Excerpt provided:
Reply to  chaamjamal
March 21, 2018 6:56 am

What does “climb-it Since-tits” mean? In simple English.

BCBill
Reply to  Scott Scarborough
March 21, 2018 7:17 am

In case you aren’t joking- climbit=climate sine tits=scientist

BCBill
Reply to  Scott Scarborough
March 21, 2018 7:39 am

This is off topic but has anybody else noticed that politicians mispronounce a lot of words like inf’astructure, Feb’uary, nucle’r, — I’ll compile a list. Just wondering if it is a sign of some kind of pathology?

Karlos51
Reply to  Scott Scarborough
March 21, 2018 9:12 am

BCBill it’s a badge for them, since politics is a team sport and requires no thunking, badges make it easier to identify their own teams.

Reply to  Scott Scarborough
March 21, 2018 11:00 am

Climb-it because the whole point is career progression power and money and so on, Sine tits because in British English, a tit is a Very Silly Person and Sine because its all about graphs innit?
Ergo a career ascending idiot manipulator of graphs.
Simples!

BCBill
Reply to  Scott Scarborough
March 21, 2018 7:50 pm

Thanks Leo. I didn’t search deeply enough for hidden meaning. I just assumed it was a politically astute individual speaking.

John harmsworth
Reply to  chaamjamal
March 21, 2018 7:49 am

I’m more worried about UFO’s than I am about climate change. And I ain’t worried about UFO’s.
Just one point on this topic- In the movie passengers, why did the giant colony spaceship with thousands of people in hibernation have hundreds of windows and zoom through space with all the lights on? The alternative question- why do UFO’s run around the Earth trying to avoid being spotted but with lights on? Always with the lights. Aliens have’t invented auto dim? It is solid evidence that UFO’s are not aliens, whatever they are.
If I was trying to sneak up on people to anally probe them, I wouldn’t let them see my flashlight!

F. Leghorn
Reply to  John harmsworth
March 21, 2018 8:34 am

Just buy my “Anti-Ufo Beacon.’ Available from Amazon and Big Lots. Haven’t been abducted in years now.

Mickey Reno
Reply to  John harmsworth
March 21, 2018 9:09 am

Make sure to also sign up with the Federal “ET, Do Not Abduct Me” registry. By law, all alien invaders are required to honor this registry, and could face severe penalties, fines, and even imprisonment if they are found to be abducting people who have registered.
Don’t confuse this registry with the “ET, Do Not Anally Probe Me” registry. That one restricts aliens in the manner in which they can scientifically study your corpus, but does not prevent them from the actual abduction itself.

AGW is not Science
Reply to  John harmsworth
March 21, 2018 9:11 am

“I’m more worried about UFO’s than I am about climate change. And I ain’t worried about UFO’s.”
LMAO – that about sums up my “concern” about “climate change” (as “THEY” mean it) too.

timg56
Reply to  John harmsworth
March 21, 2018 12:40 pm

What’s with the apparent bias against anally probing someone?
I hear some folks like it.
As a aside, I thought my days of being probed once a year ended with the removal of my prostrate. Unfortunately that wasn’t the case.

save energy
Reply to  John harmsworth
March 21, 2018 3:41 pm

“Just buy my “Anti-Ufo Beacon.’ Available from Amazon and Big Lots. Haven’t been abducted in years now.”

What to do:
- A) Answer these questions using the comment thread.
(i) According to BCBill's reply posted at 7:17 am, what word does "sine tits" stand for?
(ii) Which two retailers does F. Leghorn say sell the "Anti-Ufo Beacon"?
(iii) What registry does Mickey Reno tell readers to sign up with?
- B) Transcribe the comment thread from "This is off" up to and including "manipulator of graphs.".
The entries have no connection to the comment thread.

Source information:
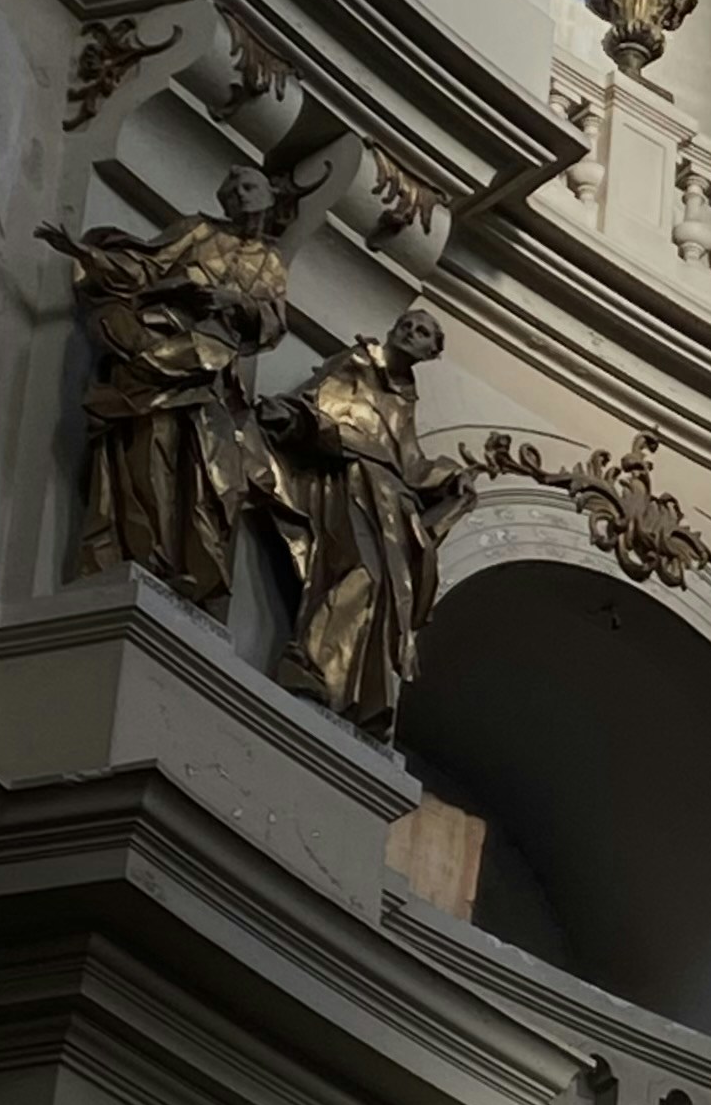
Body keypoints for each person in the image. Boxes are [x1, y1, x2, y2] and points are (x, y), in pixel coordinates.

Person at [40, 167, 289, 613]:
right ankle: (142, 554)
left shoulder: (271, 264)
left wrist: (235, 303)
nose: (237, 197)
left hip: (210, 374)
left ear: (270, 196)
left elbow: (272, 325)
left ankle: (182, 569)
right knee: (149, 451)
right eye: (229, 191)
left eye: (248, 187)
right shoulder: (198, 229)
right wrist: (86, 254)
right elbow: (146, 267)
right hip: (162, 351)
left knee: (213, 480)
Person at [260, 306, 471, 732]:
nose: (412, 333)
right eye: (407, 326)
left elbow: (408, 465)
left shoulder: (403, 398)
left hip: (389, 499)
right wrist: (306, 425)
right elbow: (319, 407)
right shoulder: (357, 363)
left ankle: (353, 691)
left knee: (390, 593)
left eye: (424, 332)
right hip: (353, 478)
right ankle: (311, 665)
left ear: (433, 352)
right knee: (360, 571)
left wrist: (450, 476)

Replies:
- A)
(i) Scientist
(ii) Amazon and Big Lots
(iii) The Federal "ET, Do Not Abduct Me" registry

- B)
This is off topic but has anybody else noticed that politicians mispronounce a lot of words like inf’astructure, Feb’uary, nucle’r, — I’ll compile a list. Just wondering if it is a sign of some kind of pathology?

Karlos51
Reply to  Scott Scarborough
March 21, 2018 9:12 am

BCBill it’s a badge for them, since politics is a team sport and requires no thunking, badges make it easier to identify their own teams.

Reply to  Scott Scarborough
March 21, 2018 11:00 am

Climb-it because the whole point is career progression power and money and so on, Sine tits because in British English, a tit is a Very Silly Person and Sine because its all about graphs innit?
Ergo a career ascending idiot manipulator of graphs.